There's been plenty of talk about the NCAA's new hybrid opening round. Much of this talk has centered on the real-world applications of the solution: Is it fair? Do mid-majors get jobbed? Are the last four at-larges being treated unfairly? Even if a tenuous offseason consensus is reached on the hybrid format, these questions will dog us up to and past the first tournament to utilize the new format. There will always be questions.
But there is one other question that, when you think about it, is just as important to the perceived success of the NCAA tournament as any other: What happens to my bracket?
Sixty-eight teams isn't exactly 98; the tried-and-true bracket pool format won't be facing complete anarchy in 2010. There are some changes here, though, and how fans decide to incorporate them will be a major factor in whether the marginal NCAA tournament expansion is viewed as a success.

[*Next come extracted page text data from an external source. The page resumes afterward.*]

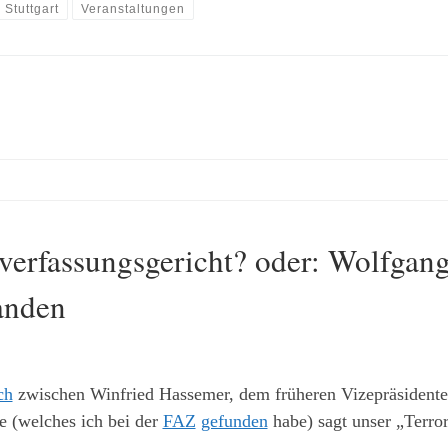
Stuttgart
Veranstaltungen
erfassungsgericht? oder: Wolfgang
tanden
ch
zwischen Winfried Hassemer, dem früheren Vizepräsidente
 (welches ich bei der
FAZ
gefunden
habe) sagt unser „Terror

Today, Rush The Court listed a couple of options for incorporating the new expansion format into bracket pools. As the RTC boys see it, there are, essentially, three solutions. Fans can:
Make the play-in -- ahem, opening round -- games a required part of the bracket. This would move the deadline to submit brackets up to the wire on Tuesday, scratching off a major chunk of the time most people use to submit their brackets in the few days between the selection committee's announcement and Thursday's first-round games.

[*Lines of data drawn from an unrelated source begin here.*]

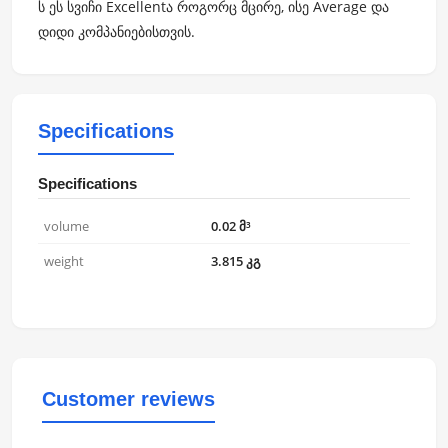
ს ეს სვიჩი Excellentა როგორც მცირე, ისე Average და
დიდი კომპანიებისთვის.
Specifications
Specifications
volume
0.02 მ³
weight
3.815 კგ
Customer reviews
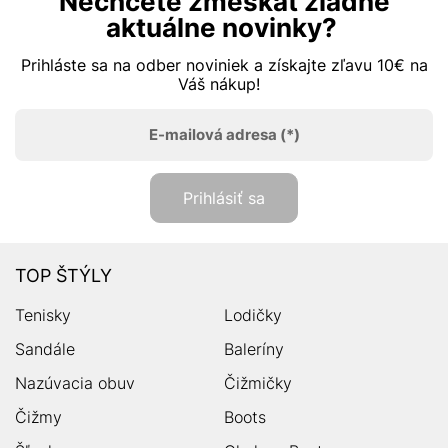
Nechcete zmeškať žiadne
aktuálne novinky?
Prihláste sa na odber noviniek a získajte zľavu 10€ na
Váš nákup!
E-mailová adresa
(*)
Prihlásiť sa
TOP ŠTÝLY
Tenisky
Lodičky
Sandále
Baleríny
Nazúvacia obuv
Čižmičky
Čižmy
Boots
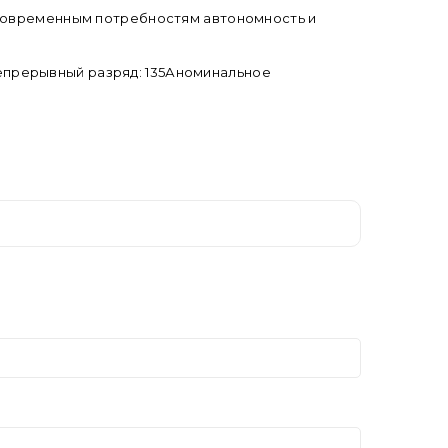
 современным потребностям автономность и
епрерывный разряд: 135Аноминальное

Treat the play-in games like play-in games. Which is to say, ignore them altogether.
Use a hybrid format. (Now where have you heard that before?) Bracket managers could award, say, half a point for players who submit their First Four picks and a completed bracket by an earlier Tuesday deadline. The rest of the field could ignore those games and merely pick the bracket as they always have, at the minimal risk of losing a few points in the larger calculus.

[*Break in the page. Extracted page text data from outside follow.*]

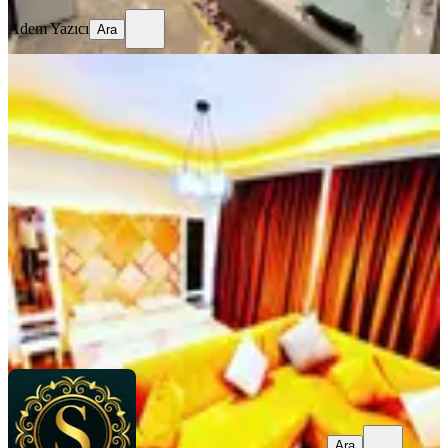
Adem Yazıcı
Ara
ÖNE ÇIKAN
Yenimahalle Metro Yanı Günlük
Haftalık Kiralık Jakuzili Daireler
Ankara, Yenimahalle
1+1
·
105 m²
·
1. Kat
·
04.08.2026
750 ₺
SUİTE HOUSE PANSİYON
Ara
Ara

There are consequences of each. Pushing the full-bracket deadline up to Tuesday would limit the amount of time fans have to submit their brackets. This could lower the agonizing many analysts suffer through four days of bracket insanity, forcing pickers to trust their instincts and go with their gut rather than changing picks back and forth. ("Do I really want Baylor in the Final Four? I'M DYING HERE!!") Depending on your mental strength, this is either a positive or a negative.
Nor does it feel completely right to ignore the play-in games altogether. Two of the First Four games will feature teams many fans will want to watch, and watching those teams can only be enhanced by having them factor into your bracket. But two of those games will feature No. 16/17 teams from conferences like the MEAC and the SWAC, and attempting to predict those outcomes -- and have them affect the integrity of your bracket, too -- sounds less than ideal.
The hybrid solution is a good start, but here's how I'd improve it: Set two deadlines. If you join a bracket pool, you have one deadline for the opening round. Then, if you need it, you have another day and a half to fill out the rest of your bracket based on your opening round picks. The First Four are low seeds, so it's unlikely they'll factor into your Final Four anytime soon, but having the opportunity to look at the matchups in the No. 4-No. 13 games for potential upsets seems only fair. Everyone likes to nail the first round.
What about scoring? Bracket pools already use a system that awards more points for correct picks as the tournament goes on. The opening round should be no different. Make each game worth a half a point. The opening-round shouldn't cripple your bracket in any meaningful way. But since it's here, we might as well include it, right? More fun that way.
Given the way bracket pools are run now -- on the Interwebs -- the rules will have a lot to do with what major sites like this one end up choosing as default options. The two-deadline format isn't the least complex, so maybe it won't catch on quite as easily. But it totally should.